Om dat percentage te bereiken, worden studenten op allerlei manieren verleid zich te laten vaccineren. Zo worden tijdens de introductieperiode prikbussen neergezet, waar je zonder afspraak kunt binnenlopen. Ook internationale studenten worden daar nadrukkelijk uitgenodigd zich te laten vaccineren.

Deskundigen zijn het erover eens dat streven naar zo veel mogelijk gevaccineerden een goed uitgangspunt vormt. Maar vanaf welk percentage je kunt versoepelen, is volgens viroloog Louis Kroes (Universiteit Leiden) moeilijk te beoordelen. ‘We weten inmiddels dat de theorie over groepsimmuniteit achterhaald is. We hebben te maken met een virus dat we nooit volledig kunnen indammen.’ 

Volgens Kroes moet er beleidsmatig minder gestuurd worden op besmettingsaantallen, en meer op de gevolgen voor de zorg. ‘De huidige piek vertaalt zich niet in onbeheersbare ziekenhuisopnames. En enkele coronadoden per dag zou een versoepeling niet in de weg moeten staan.’

Ook hoogleraar klinische microbiologie Heiman Wertheim (Radboud Universiteit) vind versoepelingen ‘geen gek idee’. ‘Dit is iets anders dan het nachtleven opengooien – hossende mensen, dicht op elkaar, slecht geventileerde ruimtes – daarin kon de deltavariant zich makkelijk verspreiden. Plus: je hebt ook goed onderwijs nodig om de toekomstige vaccinmakers op te leiden. 

‘Het lijkt me onverstandig om compleet te stoppen met testen. Je moet een vinger aan de pols houden, bijvoorbeeld door per klas een paar studenten te monitoren.’

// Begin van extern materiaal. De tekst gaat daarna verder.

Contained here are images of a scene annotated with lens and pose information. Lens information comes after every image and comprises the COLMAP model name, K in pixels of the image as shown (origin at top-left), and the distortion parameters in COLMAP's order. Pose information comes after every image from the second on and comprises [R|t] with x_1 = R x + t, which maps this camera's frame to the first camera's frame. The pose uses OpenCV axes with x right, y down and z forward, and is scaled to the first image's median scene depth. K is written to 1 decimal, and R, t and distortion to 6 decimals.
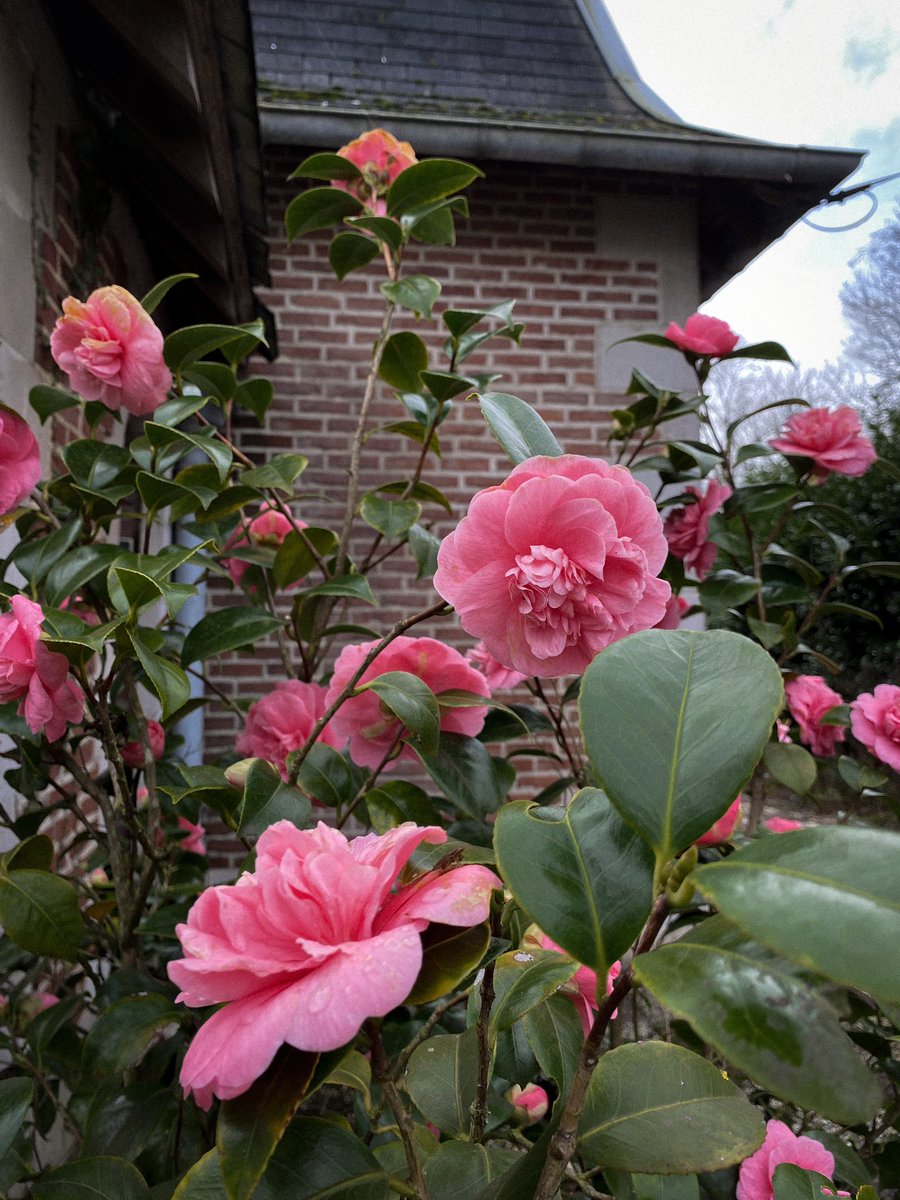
lens RADIAL K [[953.1, 0, 450.0], [0, 953.1, 600.0], [0, 0, 1]] dist [-0.028957, -0.006637]
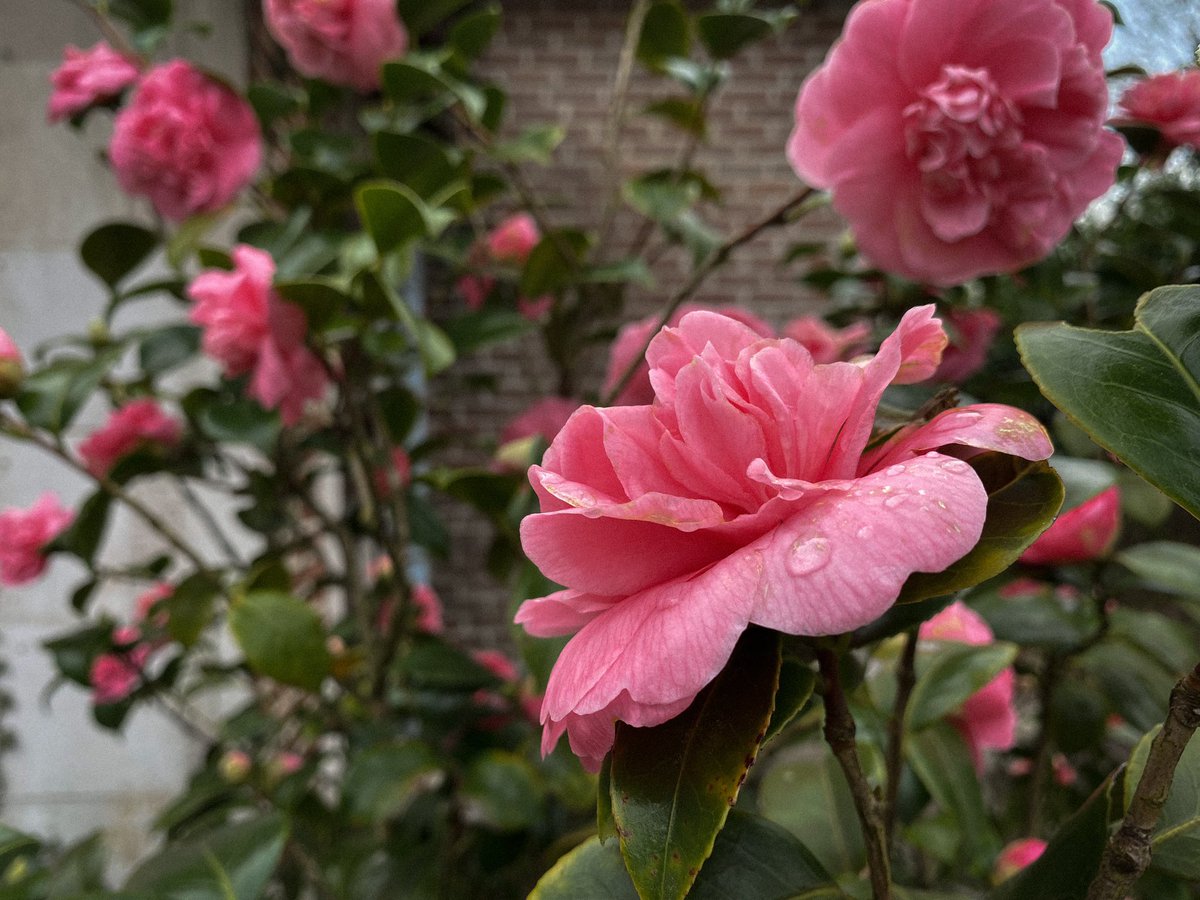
lens RADIAL K [[1023.1, 0, 600.0], [0, 1023.1, 450.0], [0, 0, 1]] dist [0.005018, -0.080236]
pose [[0.995516, -0.014115, -0.093532, -0.104059], [0.021990, 0.996247, 0.083712, 0.159654], [0.091999, -0.085393, 0.992091, 0.208883]]
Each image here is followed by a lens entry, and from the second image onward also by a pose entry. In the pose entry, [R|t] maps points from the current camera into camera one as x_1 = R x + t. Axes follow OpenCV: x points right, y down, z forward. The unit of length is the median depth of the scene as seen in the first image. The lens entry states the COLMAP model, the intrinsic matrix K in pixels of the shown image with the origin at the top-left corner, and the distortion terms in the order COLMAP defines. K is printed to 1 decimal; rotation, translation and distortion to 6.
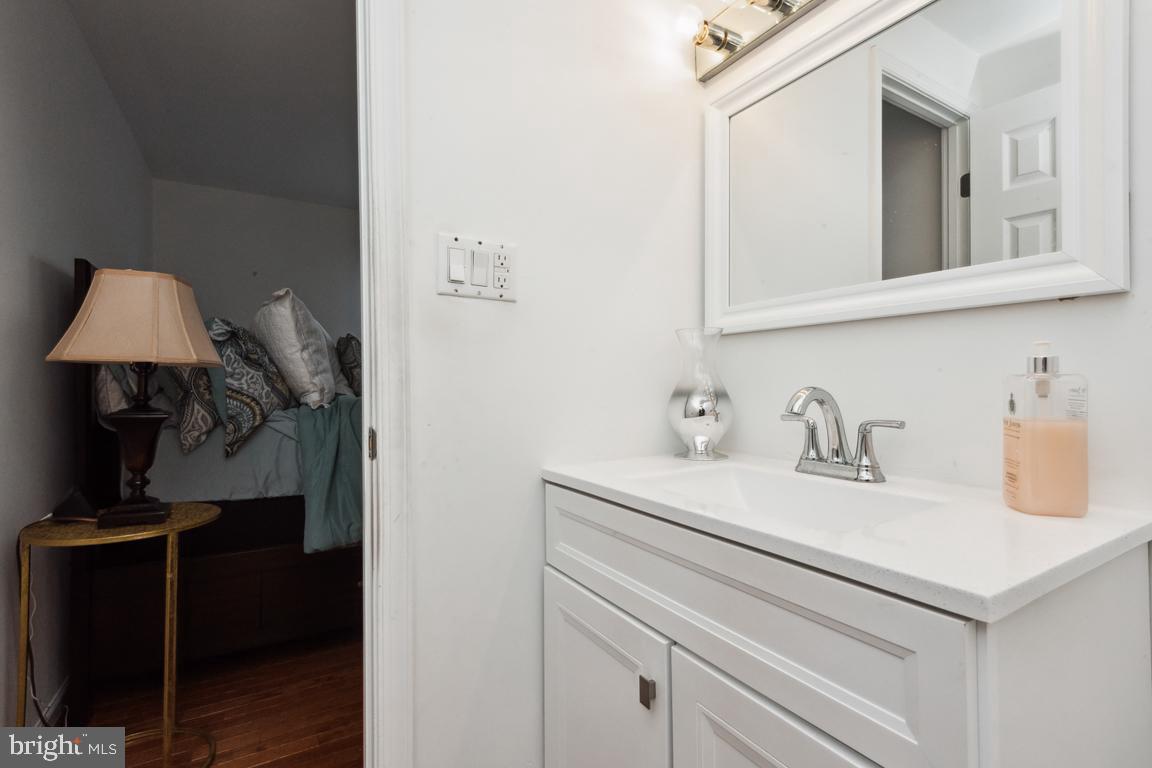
lens RADIAL K [[528.6, 0, 576.0], [0, 528.6, 384.0], [0, 0, 1]] dist [-0.000945, -0.000580]
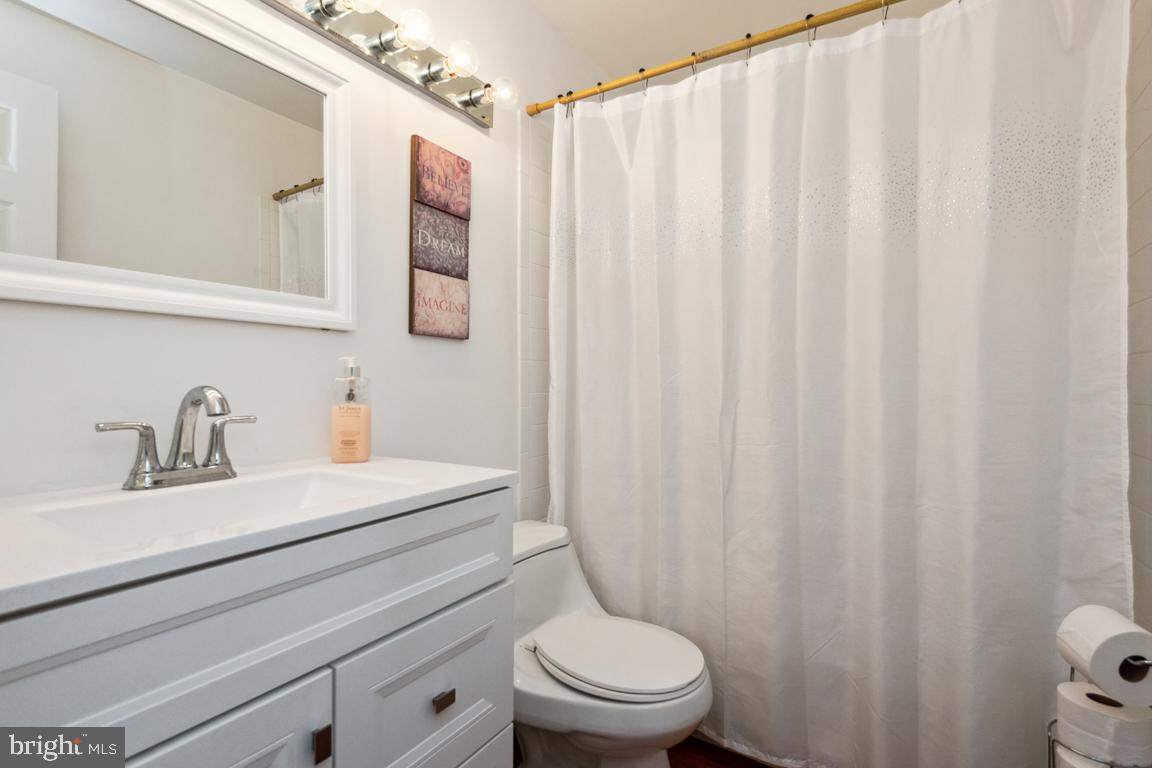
lens RADIAL K [[571.4, 0, 576.0], [0, 571.4, 384.0], [0, 0, 1]] dist [0.001050, 0.000073]
pose [[-0.465539, 0.007353, 0.884997, -0.796153], [0.004632, 0.999972, -0.005872, 0.012356], [-0.885015, 0.001366, -0.465560, 0.974050]]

Wat als die vaccinatiegraad niet hard genoeg stijgt?

Zelfs dan blijft het onderwijsveld vasthouden aan fysiek lesgeven. Gezien het aantal besmettingen is het goed denkbaar dat het kabinet toch zal steunen op massaal testen. Wat de universiteiten betreft, worden studenten in dat scenario gevraagd vrijwillig zelftesten uit te voeren. 

Een grootschalig systeem zoals Testen voor toegang, waarbij studenten bij de ingang van de universiteit of hogeschool worden getest, stuit volgens Duisenberg op praktische bezwaren. ‘Een campus is geen festivalterrein: onderwijsinstellingen hebben tientallen gebouwen met een veelvoud aan uitgangen. Het is een logistieke nachtmerrie.’ 

Bovendien is onduidelijk wat er moet gebeuren met studenten die zich niet kunnen of willen laten testen. ‘Wij zullen niemand verplichten. En als de politiek dat wel wil, is dat aan hen.’